== Problem ==
Run through the records and, wherever a line holds the word "make", return that line.

== Saved data entries ==
━━━
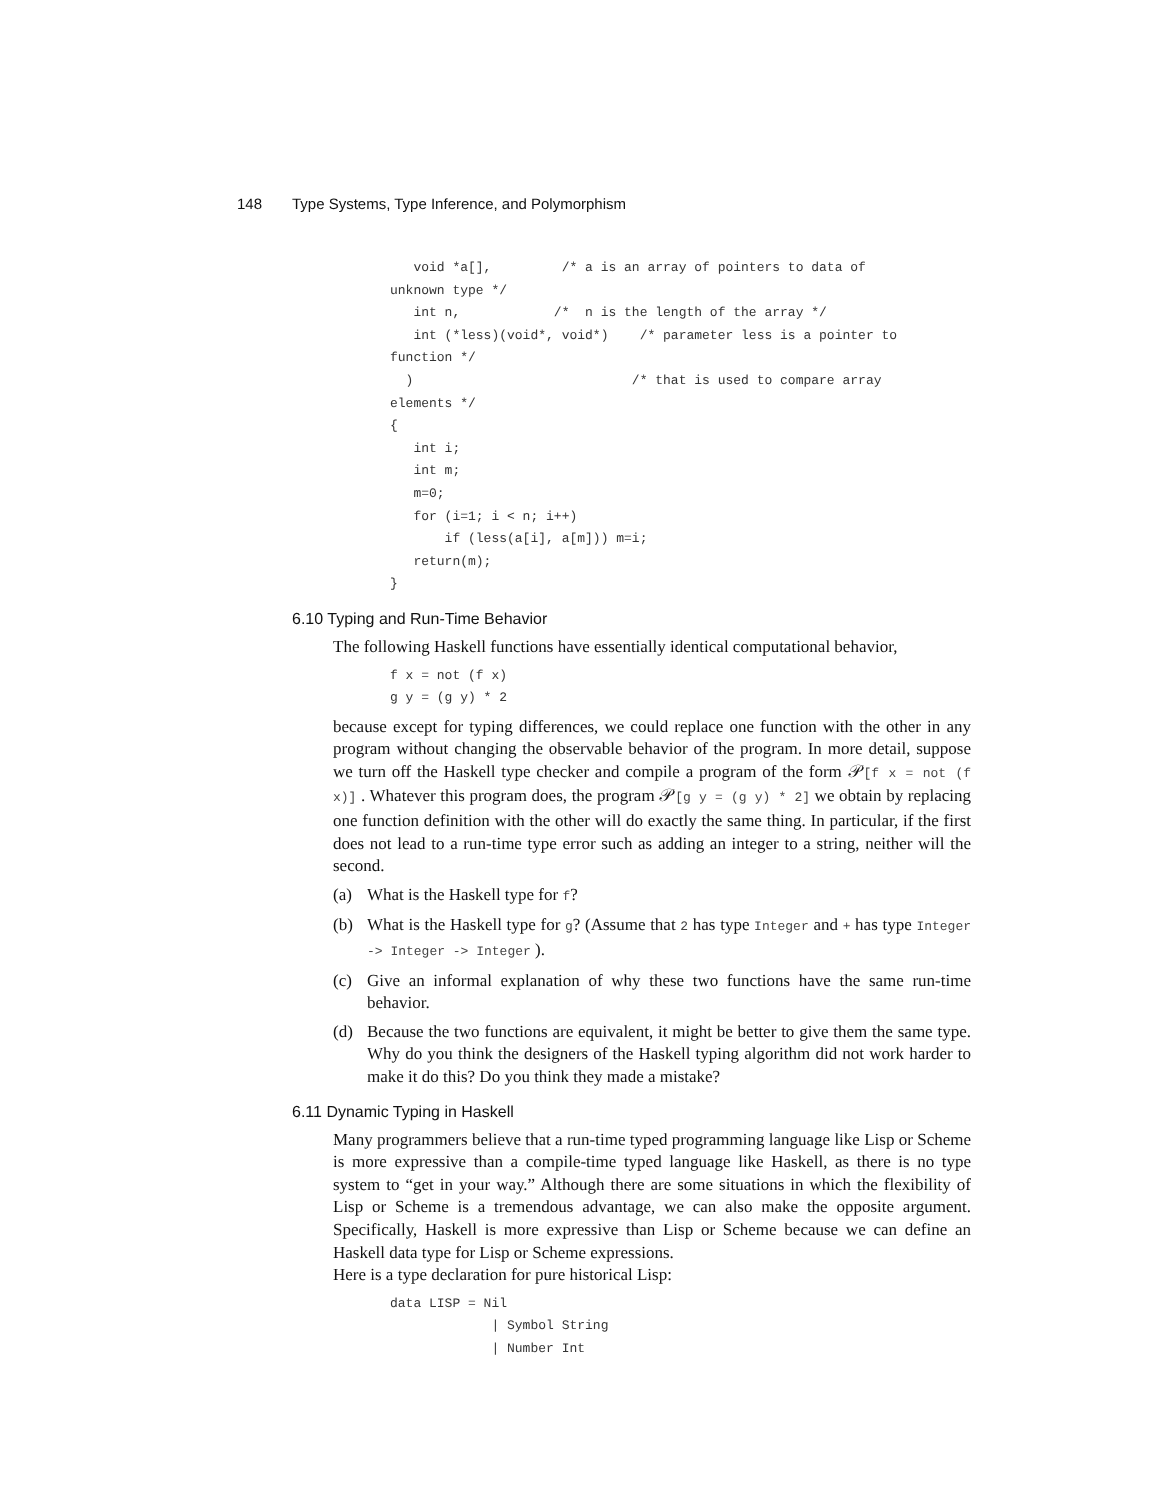148 Type Systems, Type Inference, and Polymorphism
   void *a[],         /* a is an array of pointers to data of
unknown type */
   int n,            /*  n is the length of the array */
   int (*less)(void*, void*)    /* parameter less is a pointer to
function */
  )                            /* that is used to compare array
elements */
{
   int i;
   int m;
   m=0;
   for (i=1; i < n; i++)
       if (less(a[i], a[m])) m=i;
   return(m);
}
6.10 Typing and Run-Time Behavior
The following Haskell functions have essentially identical computational behavior,
f x = not (f x)
g y = (g y) * 2
because except for typing differences, we could replace one function with the other in any program without changing the observable behavior of the program. In more detail, suppose we turn off the Haskell type checker and compile a program of the form 𝒫[f x = not (f x)] . Whatever this program does, the program 𝒫[g y = (g y) * 2] we obtain by replacing one function definition with the other will do exactly the same thing. In particular, if the first does not lead to a run-time type error such as adding an integer to a string, neither will the second.
(a) What is the Haskell type for f?
(b) What is the Haskell type for g? (Assume that 2 has type Integer and + has type Integer -> Integer -> Integer ).
(c) Give an informal explanation of why these two functions have the same run-time behavior.
(d) Because the two functions are equivalent, it might be better to give them the same type. Why do you think the designers of the Haskell typing algorithm did not work harder to make it do this? Do you think they made a mistake?
6.11 Dynamic Typing in Haskell
Many programmers believe that a run-time typed programming language like Lisp or Scheme is more expressive than a compile-time typed language like Haskell, as there is no type system to “get in your way.” Although there are some situations in which the flexibility of Lisp or Scheme is a tremendous advantage, we can also make the opposite argument. Specifically, Haskell is more expressive than Lisp or Scheme because we can define an Haskell data type for Lisp or Scheme expressions.
Here is a type declaration for pure historical Lisp:
data LISP = Nil
             | Symbol String
             | Number Int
━━━
== Result of this task ==
(d) Because the two functions are equivalent, it might be better to give them the same type. Why do you think the designers of the Haskell typing algorithm did not work harder to make it do this? Do you think they made a mistake?
Many programmers believe that a run-time typed programming language like Lisp or Scheme is more expressive than a compile-time typed language like Haskell, as there is no type system to “get in your way.” Although there are some situations in which the flexibility of Lisp or Scheme is a tremendous advantage, we can also make the opposite argument. Specifically, Haskell is more expressive than Lisp or Scheme because we can define an Haskell data type for Lisp or Scheme expressions.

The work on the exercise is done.